Could You Benefit from Better Notetaking?
As a marketers, and/ or keepers of notebooks and diaries we find ourselves returning again and again to the emphatic question of what compels — what propels us — to record our impressions of the present moment in all their magnificent subjectivity.
Perhaps we want to remember the sound made by a gaggle of tin cans rolling along the curb, so we jot down the moment while on the walk from one place to another, or maybe we hear the words used in the marriage proposal that transpired in the restaurant we visited for lunch, or the way we felt when we passed a fallen bird’s nest on our walk home. Are these wondrous spontaneities that demand to be recorded or written down in order to be rediscovered later, or in the moment of writing is something profound encouraged through the act of recording, itself?
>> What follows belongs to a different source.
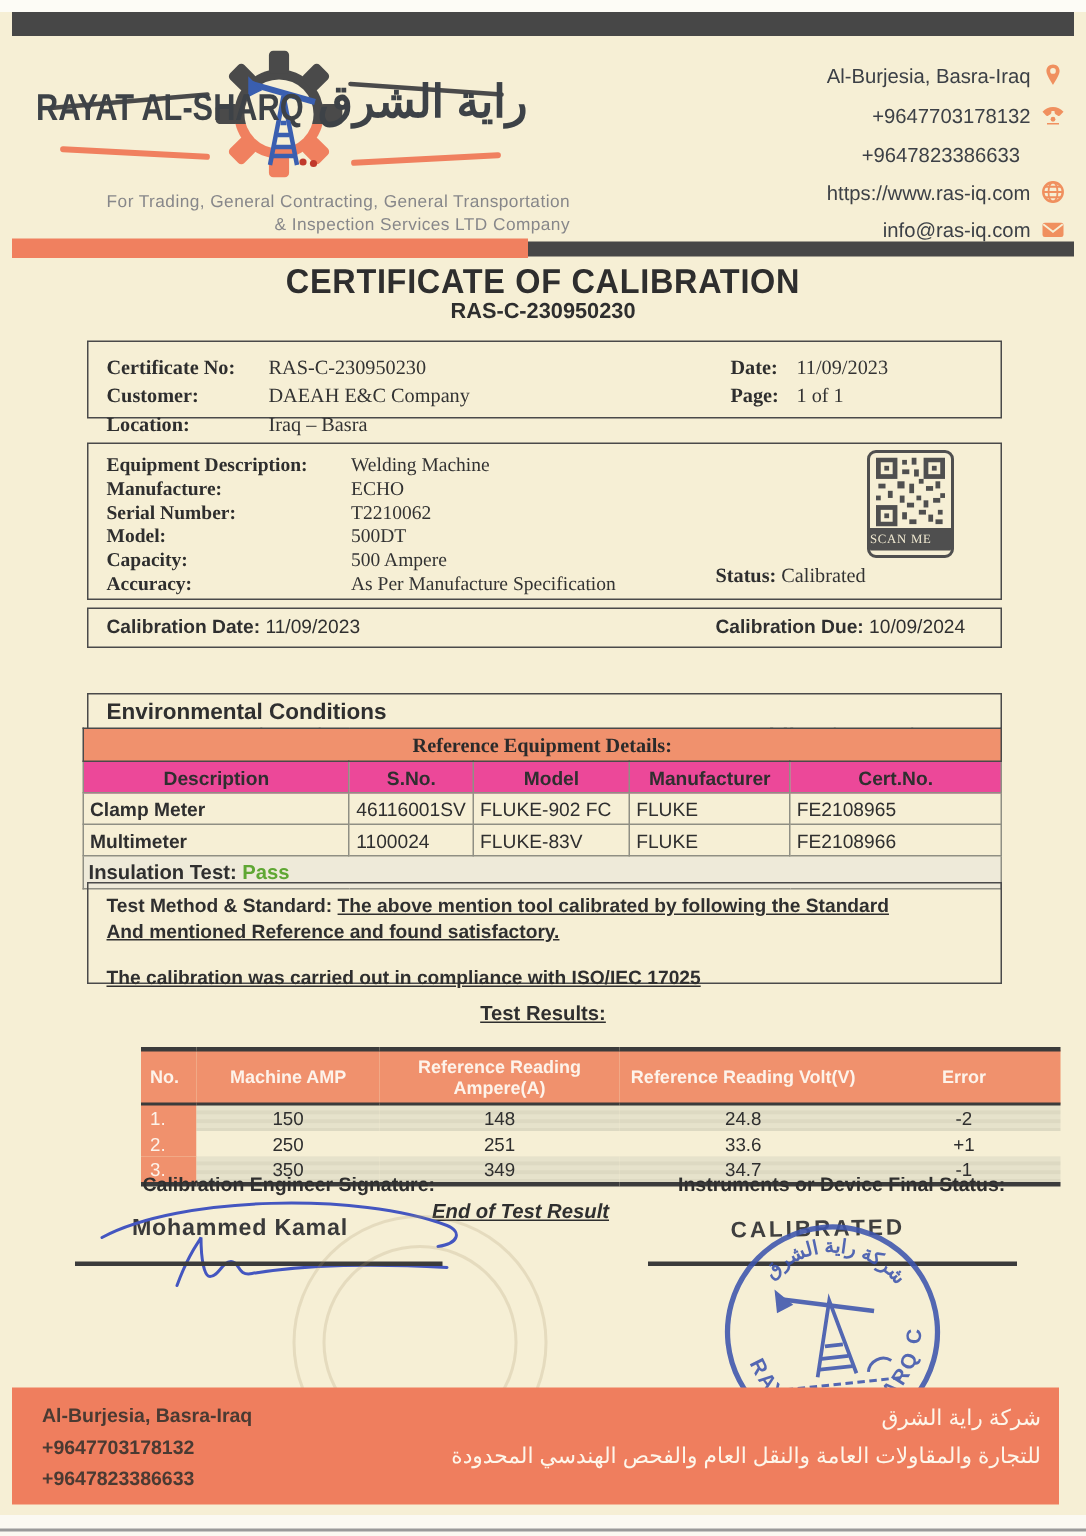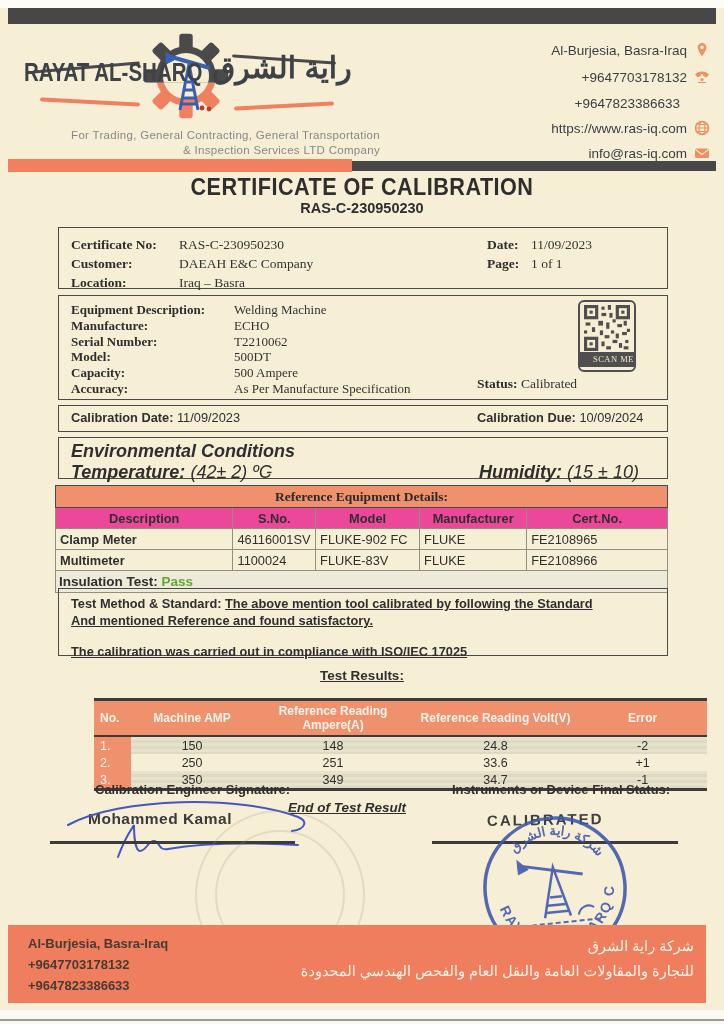"Certificate No:" .cert-box { height: 62px -> 52px }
For inbound marketers, noticing the intricacies of life and writing them down can make a world of difference when new ideas are needed or innovations are called upon. However while our modern record-keeping is accomplished, from blogging to Twitter to Instagram, we must never forget the importance of recording our personal journey. By maintaining a notebook and taking record of the tasks and ideas that rise each day, those who have the diligence will be intuited with vital pattern-recognition machinery that fuels creativity
Writing in a notebook confers value even without an idea meeting its fruition. However, as it also turns out, making notes might be a remarkably potent tool for jostling the muse into manifesting — a powerful trigger for that stage of unconscious processing so central to the creative process.
Perhaps you see the value of keeping a notebook, but you don’t know how to start.
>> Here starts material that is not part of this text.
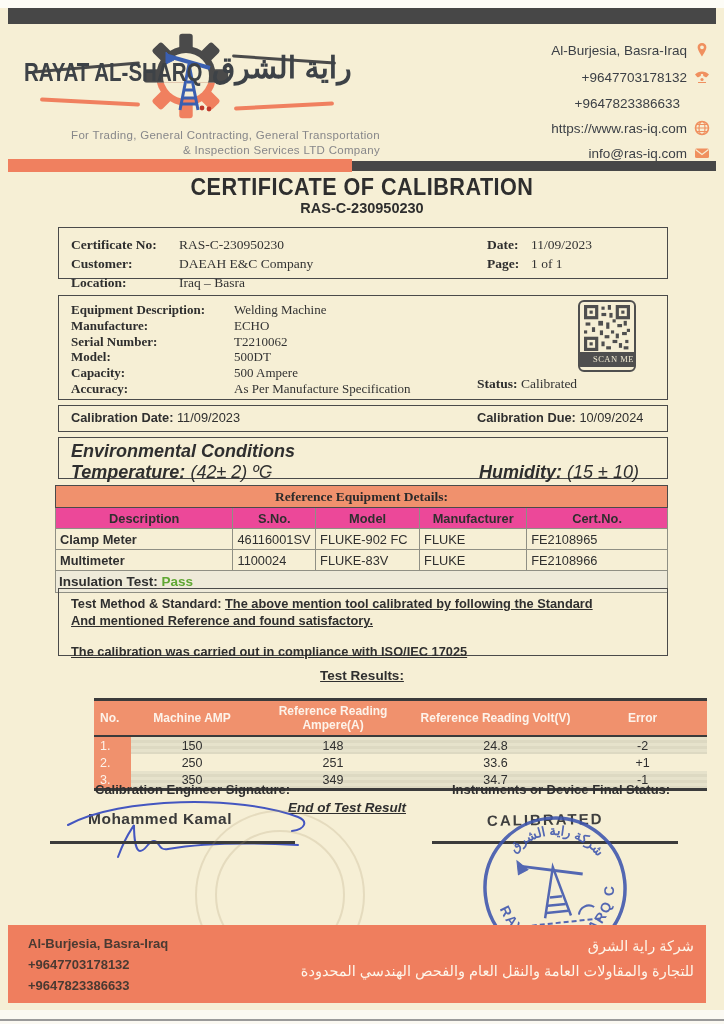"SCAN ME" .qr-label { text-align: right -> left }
Here’s a list of things you can write in a notebook:
- Goals. Include plans for reaching those goals, your progress, and any challenges you encounter.
- Observations, about your surroundings, conversations, people, life in general, or yourself.
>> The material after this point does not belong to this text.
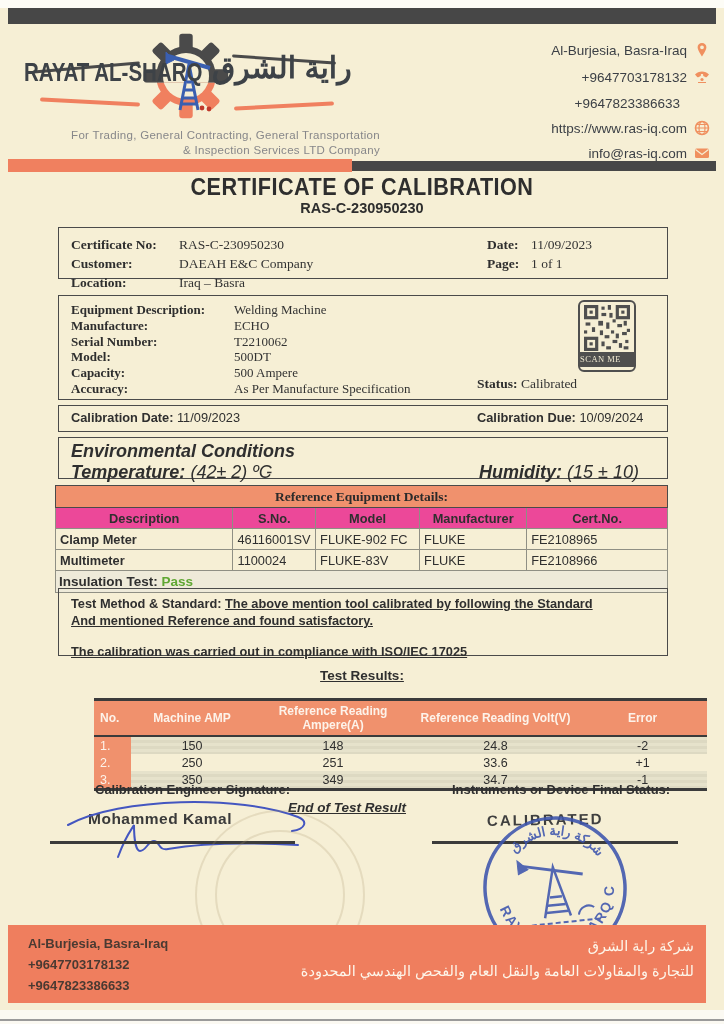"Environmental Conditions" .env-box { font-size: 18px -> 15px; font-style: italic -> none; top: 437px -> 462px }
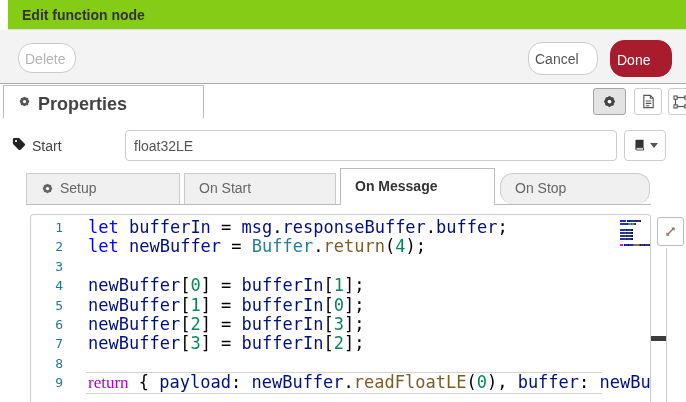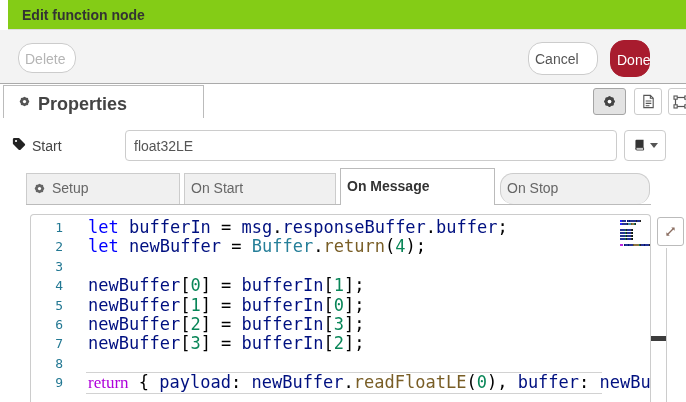"Done" .btn-done { width: 40px -> 62px }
- Ideas. They can be career-related, but they can also be ways to improve your hobbies, your surroundings, or even economics and politics.
- Questions. Try stretching your mind by asking thought-provoking questions that aren’t easy to answer.
- Thoughts. Your journal isn’t the only place to write about yourself and your life.
- Intense Emotions. Sometimes you need to dump how you feel onto a piece of paper, but you don’t want the emotions to clutter up or spill into social media. A notebook is a great way to clear your head.
- Opinions. Whenever you get fired up about something, whether it be political, social, economical, religious, or whatever you feel passionate about, you can make your argument in your notebook.
- Lists. Successful people love keeping lists of all sorts of stuff: things they are grateful for, songs they will sing to their kids, places in the world they want to go, their favorite books, pet peeves, etc.
- Plan for the day, including how you feel about that plan (excited, overwhelmed, anxious). This is a great way to focus before starting the day.
- Poems, snippets from your novel, plot outlines, or anything writing related that’s too raw to go into the computer just yet.
- Quotes you hear or read that inspire you.
- Exercises.
- Garbage. You don’t have to create anything worthwhile in your notebook; you just have to create.
Do you keep a notebook? What do you write in it? How has it helped you?